2024-12-16 10:38 PM
Hi there,
I have an IIC sensor connected to the MCU. And I read the sensor data at 50Hz.
However, there are sometimes some IIC communication errors present with HAL_I2C_ERROR_TIMEOUT.
My project is based on FreeRTOS with 4 Tasks, the sensor data collection task is one of the tasks, and the priority of this one isn't the highest.
I try to read the sensor data by the blocking API "HAL_I2C_Master_Transmit()" and "HAL_I2C_Master_Receive()".
I want to know if is there any possibility that the HAL_I2C_ERROR_TIMEOUT is caused by the blocking API in the sensor data collection task being interrupted by higher-priority tasks.
If yes, how to modify the code? Change to "HAL_I2C_Master_Transmit_IT()" and "HAL_I2C_Master_Receive_IT()" is OK?
(Because the frequency of the error is very low, it's not easy to position the root reason by test.)
(And can't include "HAL_I2C_Master_Transmit()" and "HAL_I2C_Master_Receive()" in "taskENTER_CRITICAL()" and "taskExit_CRITICAL()" to keep others task's realtime)
Thanks for your help!
Solved! Go to Solution.
2024-12-18 12:15 AM
Yes you can, but it would frequently cause errors, so you shouldn't use them. In particular, UART_Receive has no chance to work at all (but non-blockig UART_Receive_IT is just slightly less error-prone, so I would avoid HAL_UART stuff at all).
Use non-blocking versions.
You will likely need to use "complete" callbacks. Contrary to what's written above, you don't need to enable callbacks in HAL. This option setting is needed only for dynamic registration of callbacks (rarely needed). If you use static callbacks (common case), you only need to write the routine.
2024-12-17 07:31 PM
if you want use "HAL_I2C_Master_Transmit_IT()" and "HAL_I2C_Master_Receive_IT()", you need set the macro "USE_HAL_I2C_REGISTER_CALLBACKS"(in stm32g4xx_hal_conf.h) to 1.
And rewrite the callback function that you need. (the callback function lists can refer to HAL_I2C_Init() function)
Of course, you need to enable the IIC interrupt.
2024-12-18 12:15 AM
Yes you can, but it would frequently cause errors, so you shouldn't use them. In particular, UART_Receive has no chance to work at all (but non-blockig UART_Receive_IT is just slightly less error-prone, so I would avoid HAL_UART stuff at all).

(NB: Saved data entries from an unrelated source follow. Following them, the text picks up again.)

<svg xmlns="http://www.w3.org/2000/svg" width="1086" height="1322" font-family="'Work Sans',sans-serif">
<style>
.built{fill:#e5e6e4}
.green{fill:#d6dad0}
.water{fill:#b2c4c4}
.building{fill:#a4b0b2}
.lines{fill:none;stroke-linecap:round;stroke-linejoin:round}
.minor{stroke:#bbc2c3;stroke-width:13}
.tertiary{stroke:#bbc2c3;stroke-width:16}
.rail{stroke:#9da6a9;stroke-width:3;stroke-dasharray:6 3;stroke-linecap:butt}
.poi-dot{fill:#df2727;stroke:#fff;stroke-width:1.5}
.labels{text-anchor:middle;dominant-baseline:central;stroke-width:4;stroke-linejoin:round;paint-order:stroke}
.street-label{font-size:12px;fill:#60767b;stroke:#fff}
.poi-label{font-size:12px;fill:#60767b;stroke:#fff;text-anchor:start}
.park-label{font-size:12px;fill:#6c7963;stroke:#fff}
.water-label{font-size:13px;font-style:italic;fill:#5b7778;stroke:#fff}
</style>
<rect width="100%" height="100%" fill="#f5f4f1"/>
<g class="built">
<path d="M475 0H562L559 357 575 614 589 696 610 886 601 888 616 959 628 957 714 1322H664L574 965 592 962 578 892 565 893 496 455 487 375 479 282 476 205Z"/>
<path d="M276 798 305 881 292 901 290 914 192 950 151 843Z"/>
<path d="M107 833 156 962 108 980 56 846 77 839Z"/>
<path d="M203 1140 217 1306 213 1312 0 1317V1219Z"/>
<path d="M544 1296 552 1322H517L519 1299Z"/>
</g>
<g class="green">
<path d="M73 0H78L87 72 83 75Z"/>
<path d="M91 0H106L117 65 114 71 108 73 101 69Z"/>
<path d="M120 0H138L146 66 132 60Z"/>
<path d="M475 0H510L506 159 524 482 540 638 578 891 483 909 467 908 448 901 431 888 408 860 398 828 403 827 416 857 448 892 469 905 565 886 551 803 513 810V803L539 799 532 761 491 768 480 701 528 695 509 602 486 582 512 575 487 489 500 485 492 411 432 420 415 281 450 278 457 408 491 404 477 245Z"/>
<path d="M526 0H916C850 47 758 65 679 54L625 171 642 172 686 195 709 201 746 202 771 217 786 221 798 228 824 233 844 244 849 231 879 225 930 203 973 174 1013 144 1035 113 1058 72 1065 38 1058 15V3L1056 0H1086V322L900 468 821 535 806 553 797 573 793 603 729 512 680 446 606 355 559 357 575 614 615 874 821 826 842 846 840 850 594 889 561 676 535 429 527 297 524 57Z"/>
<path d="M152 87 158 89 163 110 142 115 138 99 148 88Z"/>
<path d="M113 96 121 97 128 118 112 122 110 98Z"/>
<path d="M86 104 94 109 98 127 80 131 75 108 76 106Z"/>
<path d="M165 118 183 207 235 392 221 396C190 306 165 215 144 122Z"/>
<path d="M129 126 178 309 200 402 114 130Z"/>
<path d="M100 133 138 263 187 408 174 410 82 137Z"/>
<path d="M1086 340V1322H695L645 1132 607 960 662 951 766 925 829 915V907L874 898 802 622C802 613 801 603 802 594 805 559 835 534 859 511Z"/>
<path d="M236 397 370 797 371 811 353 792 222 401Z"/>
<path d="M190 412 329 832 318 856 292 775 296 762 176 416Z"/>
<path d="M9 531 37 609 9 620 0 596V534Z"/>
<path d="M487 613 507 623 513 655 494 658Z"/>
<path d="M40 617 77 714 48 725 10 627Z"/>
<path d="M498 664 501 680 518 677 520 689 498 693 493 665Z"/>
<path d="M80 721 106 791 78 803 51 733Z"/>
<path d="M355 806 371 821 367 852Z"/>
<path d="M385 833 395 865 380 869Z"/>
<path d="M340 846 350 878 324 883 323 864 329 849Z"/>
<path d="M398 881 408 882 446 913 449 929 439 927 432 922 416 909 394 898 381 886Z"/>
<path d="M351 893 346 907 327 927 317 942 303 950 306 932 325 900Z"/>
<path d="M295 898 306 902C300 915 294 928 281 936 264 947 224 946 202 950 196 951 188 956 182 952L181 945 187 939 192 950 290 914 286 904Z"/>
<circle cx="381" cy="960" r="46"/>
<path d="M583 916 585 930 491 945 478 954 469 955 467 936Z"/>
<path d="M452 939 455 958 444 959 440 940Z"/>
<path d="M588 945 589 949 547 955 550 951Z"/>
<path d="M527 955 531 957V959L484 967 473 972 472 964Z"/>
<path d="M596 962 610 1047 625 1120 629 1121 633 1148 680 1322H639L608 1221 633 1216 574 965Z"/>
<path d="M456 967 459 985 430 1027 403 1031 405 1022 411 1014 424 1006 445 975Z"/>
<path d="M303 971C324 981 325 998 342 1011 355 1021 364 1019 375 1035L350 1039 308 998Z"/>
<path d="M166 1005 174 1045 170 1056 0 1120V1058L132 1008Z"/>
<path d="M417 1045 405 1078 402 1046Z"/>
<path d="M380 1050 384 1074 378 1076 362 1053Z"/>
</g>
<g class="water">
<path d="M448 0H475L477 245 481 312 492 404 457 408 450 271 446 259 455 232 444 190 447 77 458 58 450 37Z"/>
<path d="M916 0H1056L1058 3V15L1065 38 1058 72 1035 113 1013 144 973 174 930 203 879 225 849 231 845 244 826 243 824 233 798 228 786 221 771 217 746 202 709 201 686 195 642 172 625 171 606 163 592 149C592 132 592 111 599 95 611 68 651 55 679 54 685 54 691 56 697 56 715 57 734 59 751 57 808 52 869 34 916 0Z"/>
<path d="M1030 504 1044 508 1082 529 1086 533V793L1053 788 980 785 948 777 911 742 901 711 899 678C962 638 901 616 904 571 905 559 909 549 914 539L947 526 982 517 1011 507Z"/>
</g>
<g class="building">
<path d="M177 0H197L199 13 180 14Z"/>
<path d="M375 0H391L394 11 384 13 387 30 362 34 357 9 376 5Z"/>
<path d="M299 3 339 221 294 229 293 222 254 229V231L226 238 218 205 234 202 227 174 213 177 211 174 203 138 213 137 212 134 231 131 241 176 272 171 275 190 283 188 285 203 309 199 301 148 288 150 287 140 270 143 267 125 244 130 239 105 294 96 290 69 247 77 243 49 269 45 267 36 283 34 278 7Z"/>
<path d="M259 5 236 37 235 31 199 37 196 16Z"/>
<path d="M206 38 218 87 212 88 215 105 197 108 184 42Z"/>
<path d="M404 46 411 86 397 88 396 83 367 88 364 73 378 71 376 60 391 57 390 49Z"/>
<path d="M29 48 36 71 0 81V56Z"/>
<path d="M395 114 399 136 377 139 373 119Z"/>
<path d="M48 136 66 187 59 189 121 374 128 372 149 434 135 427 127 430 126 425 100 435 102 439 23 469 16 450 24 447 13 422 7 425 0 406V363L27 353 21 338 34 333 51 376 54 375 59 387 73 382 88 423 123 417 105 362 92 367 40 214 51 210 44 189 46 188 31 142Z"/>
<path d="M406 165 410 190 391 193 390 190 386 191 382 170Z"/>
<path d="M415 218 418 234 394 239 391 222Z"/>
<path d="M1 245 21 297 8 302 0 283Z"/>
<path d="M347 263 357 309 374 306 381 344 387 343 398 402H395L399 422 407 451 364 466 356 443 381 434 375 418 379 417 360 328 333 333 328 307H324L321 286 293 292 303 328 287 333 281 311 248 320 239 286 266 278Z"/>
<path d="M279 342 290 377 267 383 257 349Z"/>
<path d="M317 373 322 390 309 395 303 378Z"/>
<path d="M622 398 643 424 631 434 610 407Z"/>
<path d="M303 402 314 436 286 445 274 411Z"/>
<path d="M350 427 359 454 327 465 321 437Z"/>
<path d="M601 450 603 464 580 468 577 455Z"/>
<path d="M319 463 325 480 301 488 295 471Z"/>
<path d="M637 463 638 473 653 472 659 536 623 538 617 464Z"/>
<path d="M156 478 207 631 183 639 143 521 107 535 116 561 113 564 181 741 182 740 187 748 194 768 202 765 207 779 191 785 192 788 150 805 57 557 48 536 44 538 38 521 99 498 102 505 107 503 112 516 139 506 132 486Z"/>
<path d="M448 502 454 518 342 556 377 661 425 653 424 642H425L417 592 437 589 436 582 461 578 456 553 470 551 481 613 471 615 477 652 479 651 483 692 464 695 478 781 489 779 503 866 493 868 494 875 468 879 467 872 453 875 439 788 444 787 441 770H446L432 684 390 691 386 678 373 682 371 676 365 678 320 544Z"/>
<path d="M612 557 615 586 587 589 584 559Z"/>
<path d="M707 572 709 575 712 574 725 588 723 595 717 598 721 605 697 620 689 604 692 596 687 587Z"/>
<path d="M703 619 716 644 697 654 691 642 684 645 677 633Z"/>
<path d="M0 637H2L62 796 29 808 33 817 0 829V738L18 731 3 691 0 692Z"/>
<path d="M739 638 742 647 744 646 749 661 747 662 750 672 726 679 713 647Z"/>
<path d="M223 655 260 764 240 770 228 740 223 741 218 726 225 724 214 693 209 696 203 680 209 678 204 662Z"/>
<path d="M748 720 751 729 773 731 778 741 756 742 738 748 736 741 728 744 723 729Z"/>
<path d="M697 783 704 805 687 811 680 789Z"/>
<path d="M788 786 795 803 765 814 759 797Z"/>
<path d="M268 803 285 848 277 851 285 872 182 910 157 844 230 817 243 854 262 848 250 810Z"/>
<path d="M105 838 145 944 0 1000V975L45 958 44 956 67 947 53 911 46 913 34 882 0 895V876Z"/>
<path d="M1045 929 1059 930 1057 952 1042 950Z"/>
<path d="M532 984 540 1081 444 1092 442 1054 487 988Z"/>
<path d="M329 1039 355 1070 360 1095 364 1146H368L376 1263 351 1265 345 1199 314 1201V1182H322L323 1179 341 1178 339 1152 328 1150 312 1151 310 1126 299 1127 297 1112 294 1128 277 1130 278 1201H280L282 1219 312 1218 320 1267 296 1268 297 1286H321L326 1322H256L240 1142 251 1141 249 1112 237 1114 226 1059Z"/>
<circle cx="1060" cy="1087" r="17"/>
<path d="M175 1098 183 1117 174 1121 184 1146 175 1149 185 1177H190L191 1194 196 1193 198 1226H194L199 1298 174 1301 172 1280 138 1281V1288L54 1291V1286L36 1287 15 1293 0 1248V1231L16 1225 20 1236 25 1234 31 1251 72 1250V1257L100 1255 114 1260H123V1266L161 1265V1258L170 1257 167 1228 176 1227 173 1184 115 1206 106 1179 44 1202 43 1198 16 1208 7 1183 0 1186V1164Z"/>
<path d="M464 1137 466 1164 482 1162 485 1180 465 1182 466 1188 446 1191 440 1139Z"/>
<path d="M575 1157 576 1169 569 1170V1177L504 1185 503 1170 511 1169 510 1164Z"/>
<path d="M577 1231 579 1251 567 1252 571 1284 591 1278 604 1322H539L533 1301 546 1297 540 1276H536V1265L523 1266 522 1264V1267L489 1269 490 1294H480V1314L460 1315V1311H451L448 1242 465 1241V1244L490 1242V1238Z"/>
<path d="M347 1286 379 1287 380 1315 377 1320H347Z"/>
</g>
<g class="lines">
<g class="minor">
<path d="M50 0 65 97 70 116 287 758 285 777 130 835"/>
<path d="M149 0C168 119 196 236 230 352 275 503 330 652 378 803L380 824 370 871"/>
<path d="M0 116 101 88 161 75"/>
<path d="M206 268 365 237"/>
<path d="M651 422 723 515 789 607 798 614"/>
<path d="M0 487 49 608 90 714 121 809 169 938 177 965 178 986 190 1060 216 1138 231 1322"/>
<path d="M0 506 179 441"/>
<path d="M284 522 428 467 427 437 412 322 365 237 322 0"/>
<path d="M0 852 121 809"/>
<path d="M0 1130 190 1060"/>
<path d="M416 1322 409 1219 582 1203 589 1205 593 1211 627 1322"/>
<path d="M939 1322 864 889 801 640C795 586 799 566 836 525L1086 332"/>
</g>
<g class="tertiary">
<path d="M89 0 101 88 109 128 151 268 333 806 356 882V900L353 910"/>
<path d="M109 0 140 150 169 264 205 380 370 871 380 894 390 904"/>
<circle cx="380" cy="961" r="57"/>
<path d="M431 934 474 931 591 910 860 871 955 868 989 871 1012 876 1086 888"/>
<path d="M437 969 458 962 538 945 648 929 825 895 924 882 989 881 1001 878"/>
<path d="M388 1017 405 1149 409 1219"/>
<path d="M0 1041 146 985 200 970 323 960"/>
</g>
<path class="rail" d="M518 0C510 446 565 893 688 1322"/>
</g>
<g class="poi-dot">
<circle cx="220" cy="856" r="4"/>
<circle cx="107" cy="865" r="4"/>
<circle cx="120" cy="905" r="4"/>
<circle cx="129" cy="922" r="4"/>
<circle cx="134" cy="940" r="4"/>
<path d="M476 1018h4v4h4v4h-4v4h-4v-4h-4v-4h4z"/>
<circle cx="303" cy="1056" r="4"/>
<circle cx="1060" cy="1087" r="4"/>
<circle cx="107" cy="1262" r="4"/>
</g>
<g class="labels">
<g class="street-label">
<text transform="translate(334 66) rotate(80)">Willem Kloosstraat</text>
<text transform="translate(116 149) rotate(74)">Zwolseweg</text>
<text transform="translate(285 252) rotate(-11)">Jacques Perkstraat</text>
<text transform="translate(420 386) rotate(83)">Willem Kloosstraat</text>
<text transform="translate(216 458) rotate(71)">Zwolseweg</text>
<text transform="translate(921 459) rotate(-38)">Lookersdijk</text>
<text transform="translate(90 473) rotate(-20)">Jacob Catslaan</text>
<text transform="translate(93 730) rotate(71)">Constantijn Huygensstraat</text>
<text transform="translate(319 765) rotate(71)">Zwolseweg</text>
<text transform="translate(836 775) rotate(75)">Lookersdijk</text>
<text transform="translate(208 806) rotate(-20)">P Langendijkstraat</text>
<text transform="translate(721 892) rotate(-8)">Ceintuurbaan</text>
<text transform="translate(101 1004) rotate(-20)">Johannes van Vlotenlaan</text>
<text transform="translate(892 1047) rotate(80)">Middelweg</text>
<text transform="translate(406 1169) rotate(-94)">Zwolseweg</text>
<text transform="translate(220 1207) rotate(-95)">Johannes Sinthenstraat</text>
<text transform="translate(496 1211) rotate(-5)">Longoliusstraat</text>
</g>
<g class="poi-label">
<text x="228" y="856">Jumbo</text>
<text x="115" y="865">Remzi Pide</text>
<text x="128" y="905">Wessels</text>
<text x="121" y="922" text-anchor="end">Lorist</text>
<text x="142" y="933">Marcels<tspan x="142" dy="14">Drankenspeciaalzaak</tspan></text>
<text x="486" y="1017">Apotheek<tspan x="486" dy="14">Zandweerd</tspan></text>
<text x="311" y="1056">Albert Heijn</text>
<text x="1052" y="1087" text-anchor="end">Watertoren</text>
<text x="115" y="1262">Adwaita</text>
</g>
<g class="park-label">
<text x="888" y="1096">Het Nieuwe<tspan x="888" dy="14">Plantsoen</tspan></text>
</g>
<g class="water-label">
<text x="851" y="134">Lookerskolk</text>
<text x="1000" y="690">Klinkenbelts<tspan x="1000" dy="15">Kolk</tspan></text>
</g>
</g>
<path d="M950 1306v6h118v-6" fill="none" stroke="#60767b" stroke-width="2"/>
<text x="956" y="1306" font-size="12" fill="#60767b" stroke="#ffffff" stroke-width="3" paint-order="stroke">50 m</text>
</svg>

Use non-blocking versions.
You will likely need to use "complete" callbacks. Contrary to what's written above, you don't need to enable callbacks in HAL. This option setting is needed only for dynamic registration of callbacks (rarely needed). If you use static callbacks (common case), you only need to write the routine.
2024-12-18 01:36 AM
Thanks for your reply.
but non-blockig UART_Receive_IT is just slightly less error-prone
I need to confirm that you mean the non-blocking API(such as HAL_UART_Receive_IT and HAL_I2C_Master_Transmit_IT) is also error-prone, am I right?
If that is what you mean, how do you do this work?
Do you replace to use HAL by accessing the register directly?
2024-12-18 02:21 AM - edited 2024-12-18 02:22 AM
From my perspective and experience the HAL_UART stuff is useless in a real world. Usually, you must always be ready to receive UART data. HAL is not ready for this unless you call some form of Receive. When this Receive completes (sync or async, no difference) and you don't reactivate reception, you loose incoming data.
In real world, the reception should never never be deactivated. The closest you may get to this with HAL is to call Receive_IT in the Receive callback, but why do we ever need to spend the precious MCU time on doing that?